We note your acquisition of ProCyte Corporation on March 18, 2005 for $27.5 million. We further note that as a result of this acquisition, you recorded goodwill of $13.4 million, which represents a substantial portion of total assets as of December 31, 2005. Please tell us and revise future filings to disclose the primary reasons for the acquisition, including a description of the factors that contributed to a purchase price that resulted in recognition of $13.4 million of goodwill. Refer to paragraph 51(b) of SFAS 141.

We will comply with your recommendation and will revise future filings to disclose the primary reasons for the ProCyte acquisition. Accordingly, our Form 10-Q filed on May 10, 2006 for the first quarter ended March 31, 2006 includes the Company’s goals for the acquisition of ProCyte as part of footnote 2 to the financial statements.

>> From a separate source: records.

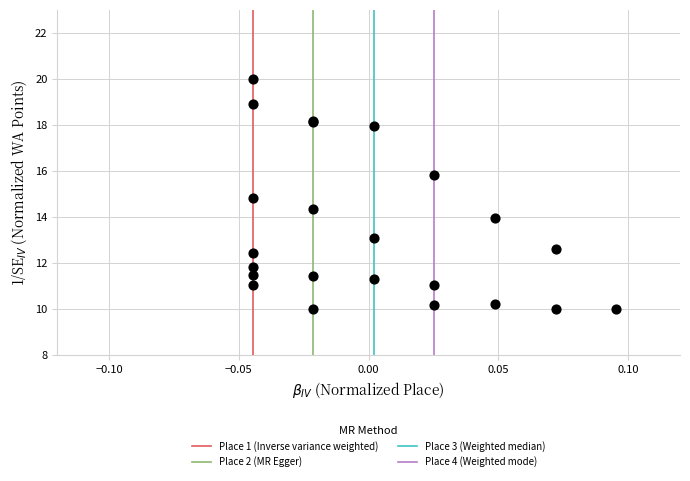

What Y value in the scatter plot is closest to 15?

14.8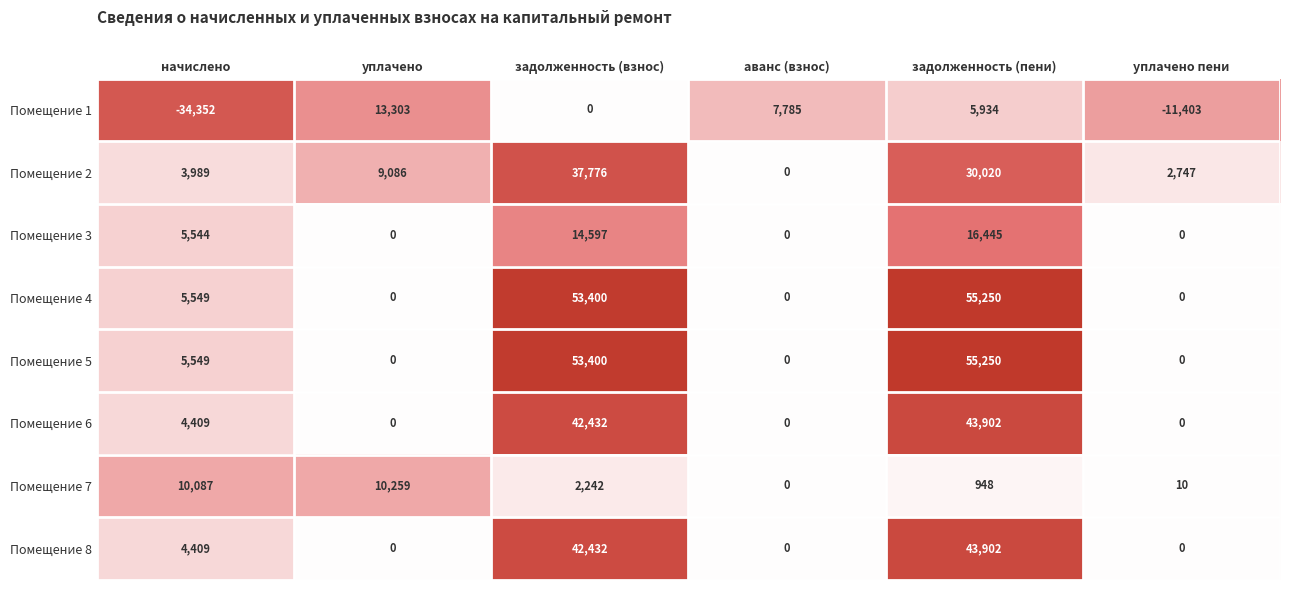

The value of Помещение 2 at аванс (взнос) is 0. True or false?

True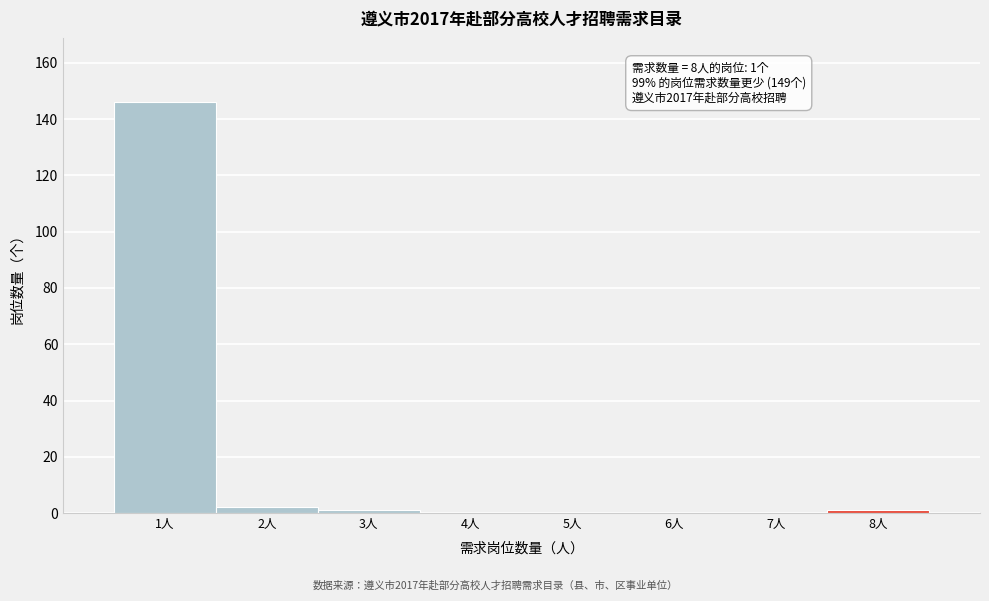

Which range on the x-axis has the tallest bar?

0.5 to 1.5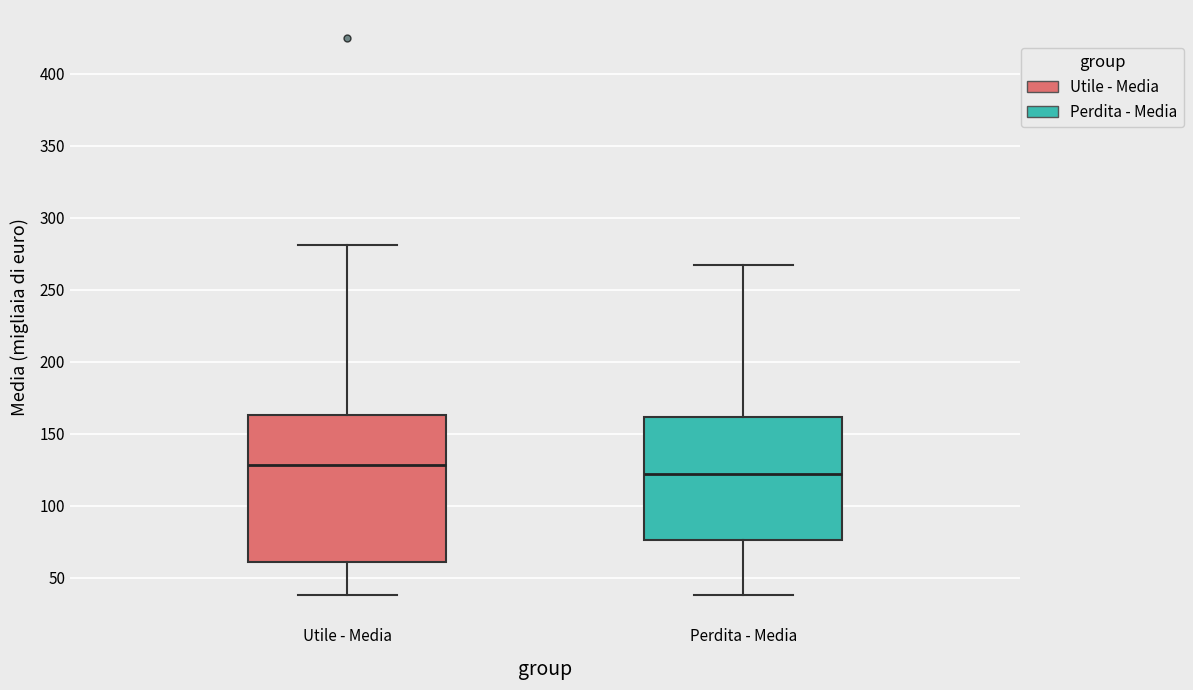

Reading left to right, read every box against the y-axis: the position of its median line, the range the box covers, and the ends of its whiskers. The values are not printed on the chart, so give them approximately, as read against the axis.

Utile - Media: median 130, box 60 to 165, whiskers 40 to 280
Perdita - Media: median 120, box 75 to 160, whiskers 40 to 265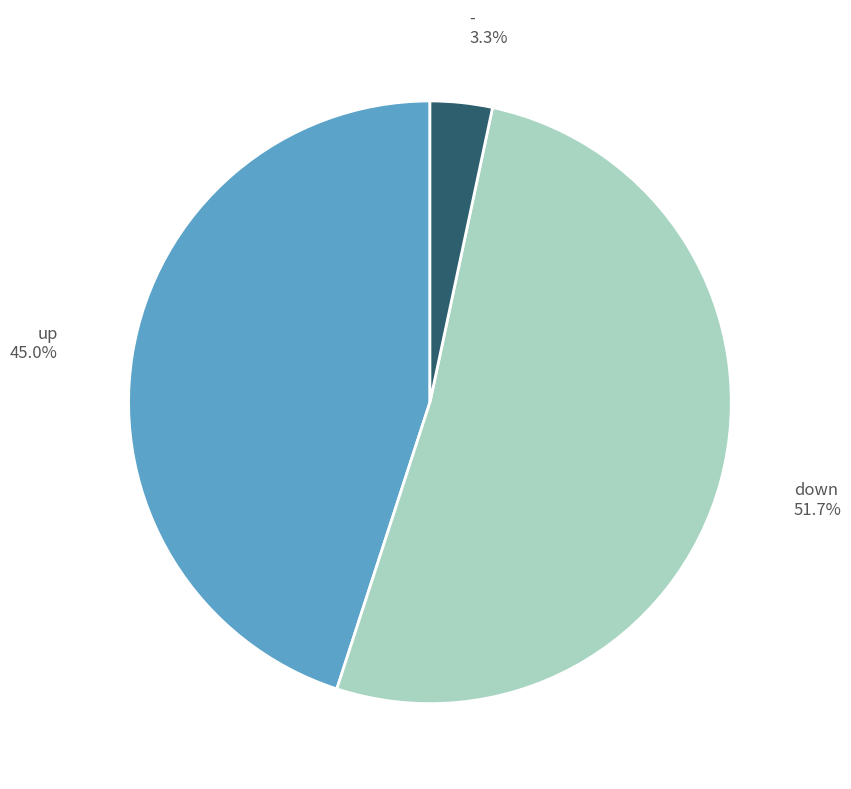

Does up represent more than half of the total?

No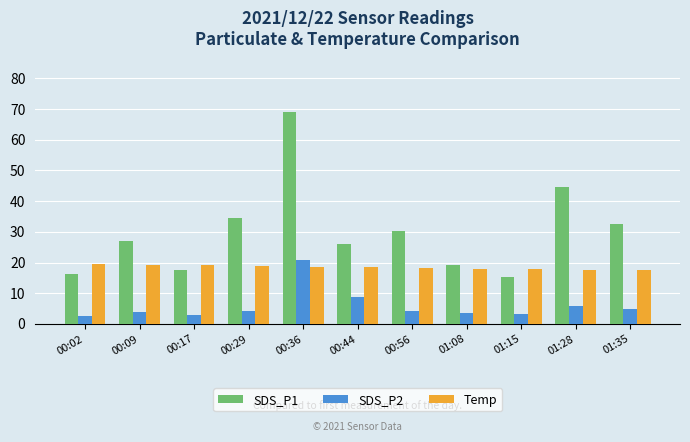

Which series has the largest total across all categories?

SDS_P1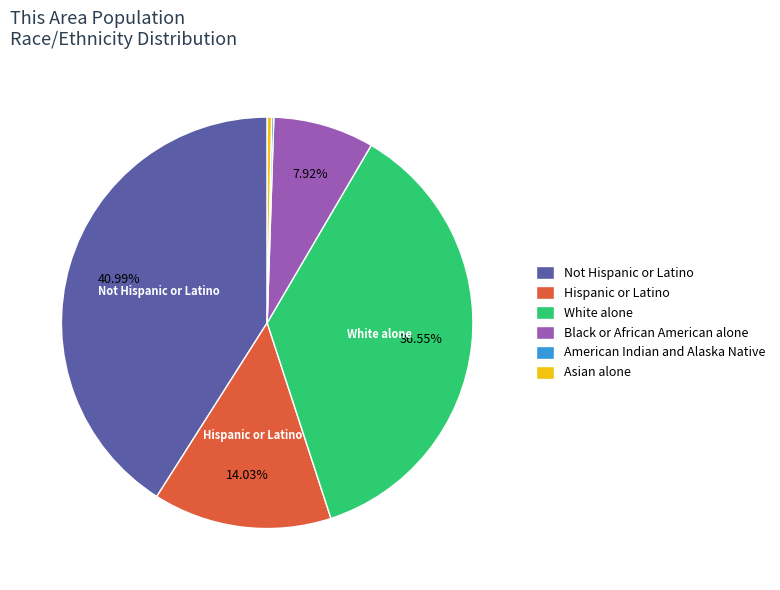

What is the total percentage of Black or African American alone and White alone?

44.5%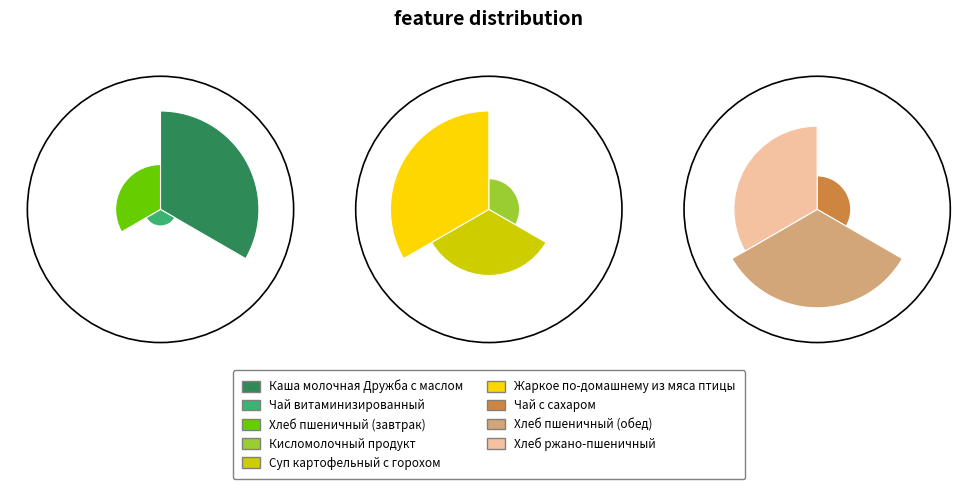

Does Хлеб пшеничный (обед) account for over 50% of the chart?

No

The primary reasons for the acquisition are presented in Results of Operations on page 38 of Management’s Discussion and Analysis and are as follows:
 
·
The addition of ProCyte's sales and marketing personnel should enhance our
ability to market the XTRAC system;
 
·
ProCyte's presence in the skin health and hair care products market should
present a growth opportunity for PhotoMedex to market its existing products;
 
·
The addition of ProCyte's operations and existing cash balances would
improve PhotoMedex's operating results and strengthen its balance sheet;
 
·
The combination of the senior management of ProCyte and PhotoMedex
should allow complementary skills to strengthen the overall management
team; and
 
·
The combined company may reap short-term cost savings and have the
opportunity for additional longer-term cost efficiencies. 
 


We believe that the factors listed above contributed to a purchase price that supported the goodwill that we recognized from the acquisition.

In connection with responding to the comments above, PhotoMedex, Inc. acknowledges that:

1.     
It is responsible for the adequacy and accuracy of the disclosure in the Form 10-K;
 
2.     
The Securities and Exchange Commission staff’s comments, or changes to disclosure in response to staff comments, do not foreclose the Commission from taking any action with respect to the filings; and
 
3.     
It may not assert the staff’s comments as a defense in any proceeding initiated by the Commission or any person under the securities laws of the United States.
 
We hope that our responses fully address your inquiries. If you require further information or explanation, please do not hesitate to contact me at 215-619-3234. 

Yours very truly,

/s/ Dennis M. McGrath

Dennis M. McGrath
Chief Financial Officer


cc. Richard J. DePiano; John Pennett; Brian Miner, Esq.